[Items listed in a dataset]
+ + + +
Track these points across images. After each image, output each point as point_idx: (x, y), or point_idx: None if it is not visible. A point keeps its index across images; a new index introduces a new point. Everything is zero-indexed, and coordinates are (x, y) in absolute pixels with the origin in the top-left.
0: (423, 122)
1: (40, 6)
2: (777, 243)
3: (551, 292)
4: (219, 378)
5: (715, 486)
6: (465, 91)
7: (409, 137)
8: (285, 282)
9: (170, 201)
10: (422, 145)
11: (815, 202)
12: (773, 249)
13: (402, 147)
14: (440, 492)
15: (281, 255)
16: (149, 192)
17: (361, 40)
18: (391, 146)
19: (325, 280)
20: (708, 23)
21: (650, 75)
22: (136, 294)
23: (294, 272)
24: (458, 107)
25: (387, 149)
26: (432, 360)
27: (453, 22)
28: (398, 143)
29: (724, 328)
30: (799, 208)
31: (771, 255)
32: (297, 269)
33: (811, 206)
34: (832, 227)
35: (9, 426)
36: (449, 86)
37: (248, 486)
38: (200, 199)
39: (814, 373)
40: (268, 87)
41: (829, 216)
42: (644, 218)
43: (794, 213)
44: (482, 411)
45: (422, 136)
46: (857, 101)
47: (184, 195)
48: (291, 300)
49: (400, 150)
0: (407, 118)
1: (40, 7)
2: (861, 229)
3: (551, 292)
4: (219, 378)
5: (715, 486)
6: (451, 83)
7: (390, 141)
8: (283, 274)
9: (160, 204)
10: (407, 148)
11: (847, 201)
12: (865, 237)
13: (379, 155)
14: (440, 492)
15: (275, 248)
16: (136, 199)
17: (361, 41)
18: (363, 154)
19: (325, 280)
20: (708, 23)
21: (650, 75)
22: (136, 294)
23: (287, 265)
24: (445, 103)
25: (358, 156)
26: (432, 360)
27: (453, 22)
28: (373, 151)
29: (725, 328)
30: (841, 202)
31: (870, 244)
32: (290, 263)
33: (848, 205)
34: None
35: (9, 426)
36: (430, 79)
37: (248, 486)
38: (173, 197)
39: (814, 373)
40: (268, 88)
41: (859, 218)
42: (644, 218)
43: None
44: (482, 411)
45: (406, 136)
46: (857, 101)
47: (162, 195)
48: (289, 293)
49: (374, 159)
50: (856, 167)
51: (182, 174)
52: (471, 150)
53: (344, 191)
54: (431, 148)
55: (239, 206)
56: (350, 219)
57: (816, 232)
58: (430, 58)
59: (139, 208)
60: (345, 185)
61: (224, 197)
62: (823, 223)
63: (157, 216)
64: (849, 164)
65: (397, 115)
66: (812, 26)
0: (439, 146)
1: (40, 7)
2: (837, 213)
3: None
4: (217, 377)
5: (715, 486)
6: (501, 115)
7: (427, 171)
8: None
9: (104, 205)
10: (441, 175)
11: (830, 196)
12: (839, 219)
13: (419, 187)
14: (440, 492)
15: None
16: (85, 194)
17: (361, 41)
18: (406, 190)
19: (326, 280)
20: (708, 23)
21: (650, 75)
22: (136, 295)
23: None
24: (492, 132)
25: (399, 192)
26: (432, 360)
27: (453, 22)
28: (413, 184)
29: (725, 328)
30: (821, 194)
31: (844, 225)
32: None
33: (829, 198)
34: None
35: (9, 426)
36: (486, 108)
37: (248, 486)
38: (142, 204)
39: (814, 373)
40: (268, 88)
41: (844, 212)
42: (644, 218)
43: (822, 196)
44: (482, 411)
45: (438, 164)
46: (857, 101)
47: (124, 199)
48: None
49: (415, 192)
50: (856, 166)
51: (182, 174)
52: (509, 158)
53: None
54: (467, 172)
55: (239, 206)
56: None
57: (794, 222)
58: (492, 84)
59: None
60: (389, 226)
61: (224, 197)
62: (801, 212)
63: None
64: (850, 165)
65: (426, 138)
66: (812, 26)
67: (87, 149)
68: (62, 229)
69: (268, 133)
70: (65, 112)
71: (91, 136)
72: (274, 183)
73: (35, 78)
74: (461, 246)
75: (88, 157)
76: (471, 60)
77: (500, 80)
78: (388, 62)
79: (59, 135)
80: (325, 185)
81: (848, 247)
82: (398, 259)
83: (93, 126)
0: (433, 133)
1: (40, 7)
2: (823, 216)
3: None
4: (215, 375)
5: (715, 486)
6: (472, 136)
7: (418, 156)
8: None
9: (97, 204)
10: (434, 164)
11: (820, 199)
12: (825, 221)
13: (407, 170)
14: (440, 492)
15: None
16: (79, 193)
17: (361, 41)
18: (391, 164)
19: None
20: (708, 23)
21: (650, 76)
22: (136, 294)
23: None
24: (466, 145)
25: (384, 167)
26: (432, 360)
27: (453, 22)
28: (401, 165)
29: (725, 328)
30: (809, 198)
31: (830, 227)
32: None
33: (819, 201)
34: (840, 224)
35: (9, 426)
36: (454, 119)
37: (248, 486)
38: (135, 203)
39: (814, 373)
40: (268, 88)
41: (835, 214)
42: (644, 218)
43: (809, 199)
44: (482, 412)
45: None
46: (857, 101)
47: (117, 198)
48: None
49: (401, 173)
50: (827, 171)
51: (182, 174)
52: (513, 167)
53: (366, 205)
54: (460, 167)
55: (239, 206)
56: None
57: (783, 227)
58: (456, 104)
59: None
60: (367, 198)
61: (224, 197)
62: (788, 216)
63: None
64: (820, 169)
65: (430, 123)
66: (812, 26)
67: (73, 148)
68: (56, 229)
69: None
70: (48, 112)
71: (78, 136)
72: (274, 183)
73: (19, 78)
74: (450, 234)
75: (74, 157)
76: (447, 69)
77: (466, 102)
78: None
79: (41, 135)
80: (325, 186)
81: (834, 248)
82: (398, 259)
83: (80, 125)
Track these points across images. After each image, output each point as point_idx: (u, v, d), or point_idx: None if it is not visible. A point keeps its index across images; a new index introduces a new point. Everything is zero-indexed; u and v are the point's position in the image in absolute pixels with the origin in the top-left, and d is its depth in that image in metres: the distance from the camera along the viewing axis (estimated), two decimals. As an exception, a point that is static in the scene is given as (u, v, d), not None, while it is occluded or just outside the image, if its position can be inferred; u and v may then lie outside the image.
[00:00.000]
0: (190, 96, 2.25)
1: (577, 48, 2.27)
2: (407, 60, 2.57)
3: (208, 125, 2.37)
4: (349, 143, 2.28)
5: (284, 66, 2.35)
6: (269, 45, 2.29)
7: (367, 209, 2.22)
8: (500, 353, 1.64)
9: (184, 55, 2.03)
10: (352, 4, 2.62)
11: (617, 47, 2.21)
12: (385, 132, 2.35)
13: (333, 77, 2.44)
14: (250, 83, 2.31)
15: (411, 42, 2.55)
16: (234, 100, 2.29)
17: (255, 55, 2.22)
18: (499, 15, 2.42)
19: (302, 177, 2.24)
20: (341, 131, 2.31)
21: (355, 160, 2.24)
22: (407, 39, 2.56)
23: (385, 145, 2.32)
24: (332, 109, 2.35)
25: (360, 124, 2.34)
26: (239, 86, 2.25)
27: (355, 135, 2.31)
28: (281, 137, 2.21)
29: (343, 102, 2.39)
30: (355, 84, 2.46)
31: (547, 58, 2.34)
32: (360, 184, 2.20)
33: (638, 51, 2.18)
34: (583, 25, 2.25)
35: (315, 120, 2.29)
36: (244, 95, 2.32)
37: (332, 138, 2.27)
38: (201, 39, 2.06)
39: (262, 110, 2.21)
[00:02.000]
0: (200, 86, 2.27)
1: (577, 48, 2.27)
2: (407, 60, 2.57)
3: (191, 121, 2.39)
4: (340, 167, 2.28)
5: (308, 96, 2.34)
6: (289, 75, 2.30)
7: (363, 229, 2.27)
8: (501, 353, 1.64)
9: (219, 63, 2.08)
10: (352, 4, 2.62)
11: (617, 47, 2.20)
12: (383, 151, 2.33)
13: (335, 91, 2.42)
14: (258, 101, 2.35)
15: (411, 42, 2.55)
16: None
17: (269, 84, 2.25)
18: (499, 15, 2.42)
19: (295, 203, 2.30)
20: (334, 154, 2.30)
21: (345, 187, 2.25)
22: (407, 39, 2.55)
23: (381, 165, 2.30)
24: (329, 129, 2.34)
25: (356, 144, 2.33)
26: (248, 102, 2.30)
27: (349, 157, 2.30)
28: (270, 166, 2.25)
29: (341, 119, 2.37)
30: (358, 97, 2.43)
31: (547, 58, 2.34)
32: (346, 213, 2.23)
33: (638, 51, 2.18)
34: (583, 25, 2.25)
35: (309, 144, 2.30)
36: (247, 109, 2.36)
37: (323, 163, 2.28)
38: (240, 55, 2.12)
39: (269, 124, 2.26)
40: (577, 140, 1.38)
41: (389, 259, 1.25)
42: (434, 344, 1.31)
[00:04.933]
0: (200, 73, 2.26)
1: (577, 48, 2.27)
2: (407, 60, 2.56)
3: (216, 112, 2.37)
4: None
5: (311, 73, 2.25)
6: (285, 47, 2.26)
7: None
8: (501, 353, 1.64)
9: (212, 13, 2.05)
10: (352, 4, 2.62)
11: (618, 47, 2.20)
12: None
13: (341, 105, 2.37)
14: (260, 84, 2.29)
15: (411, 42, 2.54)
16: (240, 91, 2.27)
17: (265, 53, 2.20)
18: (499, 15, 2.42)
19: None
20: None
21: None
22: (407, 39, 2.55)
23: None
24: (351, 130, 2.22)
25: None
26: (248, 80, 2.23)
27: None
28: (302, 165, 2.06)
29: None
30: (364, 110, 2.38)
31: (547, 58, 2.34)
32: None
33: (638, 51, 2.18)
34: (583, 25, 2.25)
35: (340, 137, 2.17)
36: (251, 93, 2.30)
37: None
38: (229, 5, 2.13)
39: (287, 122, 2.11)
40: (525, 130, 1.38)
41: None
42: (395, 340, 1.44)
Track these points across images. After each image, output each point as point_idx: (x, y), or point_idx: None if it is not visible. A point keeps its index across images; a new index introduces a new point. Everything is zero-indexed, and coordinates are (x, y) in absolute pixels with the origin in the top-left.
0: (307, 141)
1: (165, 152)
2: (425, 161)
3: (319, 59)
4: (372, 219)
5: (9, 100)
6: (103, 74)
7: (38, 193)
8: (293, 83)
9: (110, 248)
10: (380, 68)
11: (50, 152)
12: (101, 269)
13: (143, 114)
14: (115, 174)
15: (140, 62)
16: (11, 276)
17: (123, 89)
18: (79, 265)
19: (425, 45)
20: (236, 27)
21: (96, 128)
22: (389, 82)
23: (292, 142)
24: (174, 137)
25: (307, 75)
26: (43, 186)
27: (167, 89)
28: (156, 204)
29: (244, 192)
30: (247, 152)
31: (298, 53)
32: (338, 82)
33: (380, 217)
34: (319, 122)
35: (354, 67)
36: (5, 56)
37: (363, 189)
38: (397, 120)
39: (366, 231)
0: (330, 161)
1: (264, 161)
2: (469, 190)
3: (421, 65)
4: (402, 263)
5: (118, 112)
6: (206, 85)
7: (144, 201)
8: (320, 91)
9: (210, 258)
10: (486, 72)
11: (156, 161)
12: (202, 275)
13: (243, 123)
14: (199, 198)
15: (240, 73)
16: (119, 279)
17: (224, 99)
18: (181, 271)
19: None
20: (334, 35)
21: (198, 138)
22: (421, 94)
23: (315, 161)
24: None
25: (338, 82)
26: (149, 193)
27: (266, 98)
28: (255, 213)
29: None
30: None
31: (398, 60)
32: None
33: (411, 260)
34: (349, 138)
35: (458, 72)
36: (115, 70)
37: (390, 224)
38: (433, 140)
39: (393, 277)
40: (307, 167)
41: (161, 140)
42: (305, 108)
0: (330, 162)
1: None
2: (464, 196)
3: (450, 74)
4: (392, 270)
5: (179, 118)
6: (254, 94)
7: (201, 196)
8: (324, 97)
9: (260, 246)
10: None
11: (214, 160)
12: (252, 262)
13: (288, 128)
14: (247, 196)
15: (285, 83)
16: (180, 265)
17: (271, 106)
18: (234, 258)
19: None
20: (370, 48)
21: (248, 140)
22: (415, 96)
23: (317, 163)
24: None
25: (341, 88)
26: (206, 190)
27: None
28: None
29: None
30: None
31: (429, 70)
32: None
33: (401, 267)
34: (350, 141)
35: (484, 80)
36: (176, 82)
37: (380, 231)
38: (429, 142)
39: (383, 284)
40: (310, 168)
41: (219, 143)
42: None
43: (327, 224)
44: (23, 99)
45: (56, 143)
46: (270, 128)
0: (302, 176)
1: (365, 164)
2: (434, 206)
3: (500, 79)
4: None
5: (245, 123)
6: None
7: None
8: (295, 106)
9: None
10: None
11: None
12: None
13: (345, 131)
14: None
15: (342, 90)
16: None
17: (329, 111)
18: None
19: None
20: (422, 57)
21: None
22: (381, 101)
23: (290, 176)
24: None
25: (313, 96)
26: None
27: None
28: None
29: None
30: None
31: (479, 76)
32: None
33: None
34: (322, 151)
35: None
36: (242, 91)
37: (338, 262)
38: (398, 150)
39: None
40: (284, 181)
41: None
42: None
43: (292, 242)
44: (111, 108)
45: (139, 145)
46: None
+ + + +
TASK DESCRIPTION:
Lines before the one containing "44: (23, 99)" are to be left out; that line and every line after it through the end of the data should be copied exactly.

TASK RESPONSE:
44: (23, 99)
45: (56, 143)
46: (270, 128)
0: (302, 176)
1: (365, 164)
2: (434, 206)
3: (500, 79)
4: None
5: (245, 123)
6: None
7: None
8: (295, 106)
9: None
10: None
11: None
12: None
13: (345, 131)
14: None
15: (342, 90)
16: None
17: (329, 111)
18: None
19: None
20: (422, 57)
21: None
22: (381, 101)
23: (290, 176)
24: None
25: (313, 96)
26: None
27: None
28: None
29: None
30: None
31: (479, 76)
32: None
33: None
34: (322, 151)
35: None
36: (242, 91)
37: (338, 262)
38: (398, 150)
39: None
40: (284, 181)
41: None
42: None
43: (292, 242)
44: (111, 108)
45: (139, 145)
46: None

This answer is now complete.